Most of the hazardous materials encountered by response personnel include or are produced from these 39 elements. Hazmat personnel should become familiar with these 39 elements and be able to recognize them by symbol and name. Formulas may appear on container labels and are found in many reference books and computer data bases. Being able to recognize symbols in a formula could help responders quickly identify potential hazards. This is especially true if part of a label is missing and only the formula is visible.

Elements with 83 or more protons are radioactive; many are rare and probably will not be encountered by emergency responders. Man-made elements are the result of nuclear reactions and research. These elements may have existed naturally on earth at one time but because they are radioactive and many half-lives have passed they no longer exist naturally.

The elements on the Periodic Table can be divided into three groups: primary, transition and rare earth. Primary elements have a definite number of electrons in the outer shell. This number is equal to the number at the top of each column in the "towers" at each end of the periodic table. Transition elements may have differing numbers of electrons in the outer shell. They are located in the "valley" between the towers. Horizontal rows are called periods and are numbered from 1 to 7. Atomic numbers increase by one as you go across the periods from left to right.

An element's atomic weight is listed on the Periodic Table. Atomic weight is the sum of the weight of the protons and the neutrons located in the nucleus of an atom. All of the weight of the element occurs in the nucleus. For the purposes of "street chemistry," electrons will not have weight. Atomic weights are located on the Periodic Table above or below the symbol of an element. It is the number that is not a whole number. Location of the atomic number varies among Periodic Tables, so be sure to look for the number with the decimal point.

The other number on the Periodic Table located above or below the symbol is a whole number and is known as the atomic number.

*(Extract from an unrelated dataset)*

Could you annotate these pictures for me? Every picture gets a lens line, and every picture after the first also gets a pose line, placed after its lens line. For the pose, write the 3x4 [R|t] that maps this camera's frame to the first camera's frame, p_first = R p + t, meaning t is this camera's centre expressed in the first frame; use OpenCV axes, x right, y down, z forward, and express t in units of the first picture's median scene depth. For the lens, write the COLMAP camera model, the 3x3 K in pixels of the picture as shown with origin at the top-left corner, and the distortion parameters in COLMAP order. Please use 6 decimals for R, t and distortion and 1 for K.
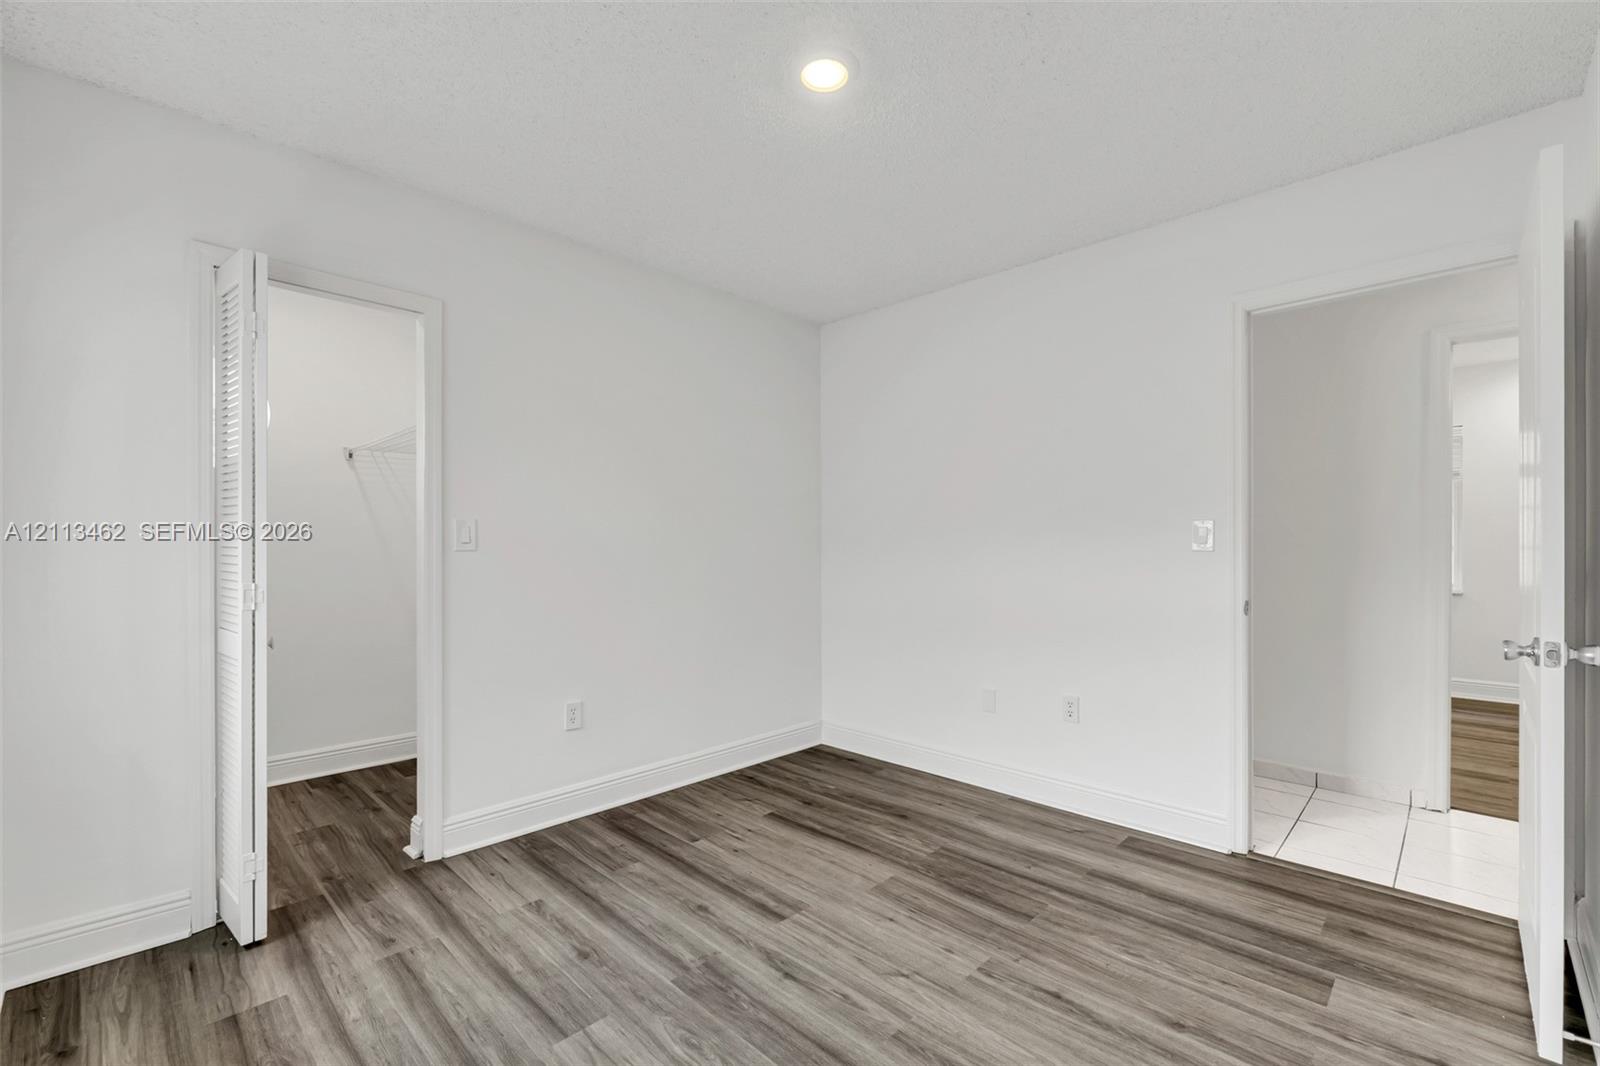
lens RADIAL K [[696.0, 0, 802.7], [0, 696.0, 541.8], [0, 0, 1]] dist [0.001818, 0.000020]
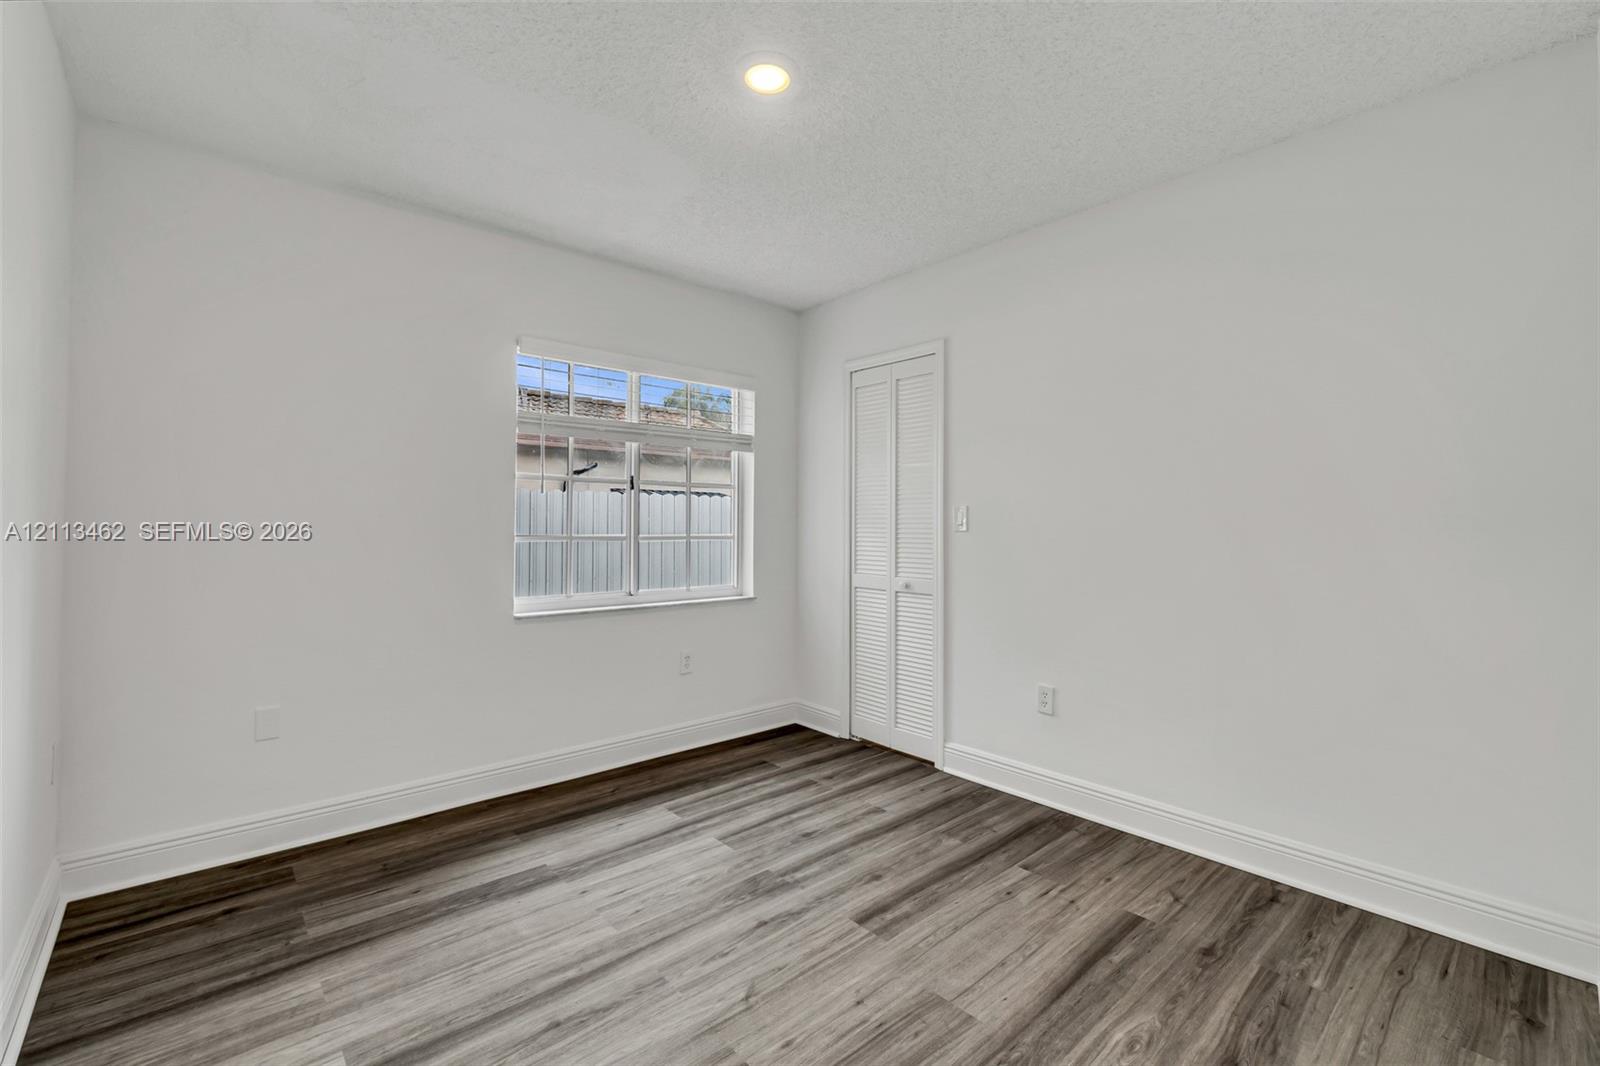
lens RADIAL K [[696.0, 0, 804.0], [0, 696.0, 528.4], [0, 0, 1]] dist [0.001818, 0.000020]
pose [[-0.081800, 0.002182, -0.996646, 0.793721], [0.004653, 0.999988, 0.001808, 0.007036], [0.996638, -0.004489, -0.081809, 0.874901]]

The atomic number is equal to the number of protons in the nucleus. The atomic number also equals the total number of electrons in the orbits outside the nucleus of an atom. Protons have a positive charge (+) and electrons have a negative charge (-). There must be an equal number of protons and electrons in an atom of a particular element to maintain an electrical balance. An element is identified by the number of protons, which is the atomic number. The number of protons in an element does not change. If the number of protons is changed, the result is a different element. Protons act as a kind of "social security number" to identify a specific element.

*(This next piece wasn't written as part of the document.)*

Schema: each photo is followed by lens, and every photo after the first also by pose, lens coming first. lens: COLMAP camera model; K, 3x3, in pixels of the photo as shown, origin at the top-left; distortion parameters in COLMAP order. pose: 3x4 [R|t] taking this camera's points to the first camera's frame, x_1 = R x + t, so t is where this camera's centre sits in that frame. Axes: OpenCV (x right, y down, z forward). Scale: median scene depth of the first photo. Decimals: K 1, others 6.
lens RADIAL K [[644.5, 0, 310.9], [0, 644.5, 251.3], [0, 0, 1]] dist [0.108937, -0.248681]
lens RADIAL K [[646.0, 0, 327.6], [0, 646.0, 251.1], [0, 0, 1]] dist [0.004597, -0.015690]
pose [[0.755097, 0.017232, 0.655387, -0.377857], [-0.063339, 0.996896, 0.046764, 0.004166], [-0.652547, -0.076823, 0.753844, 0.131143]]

The Periodic Table is divided into two sections by a stair-stepped line. This line starts under hydrogen and goes over to boron and then stair steps down one element at a time to astatine or radon, depending on which Periodic Table is being used. Eighty-one elements to the left and below the stair-stepped line are metals. Metals make up about 75 percent of all elements. Metals lose their outer shell electrons easily to the non-metals when forming compounds. They conduct heat and electricity very well, and are malleable (can be flattened) and ductile (can be drawn into a wire). Metals are all solids except for gallium, mercury, francium and cesium, which are liquids at "normal" conditions.

The 17 elements to the right and above the line are non-metals. Non-metals have a strong tendency to gain electrons when forming a chemical bond. They may be solids, liquids or gases, and are poor conductors of heat and electricity. Solid non-metals are either hard and brittle or soft and crumbly.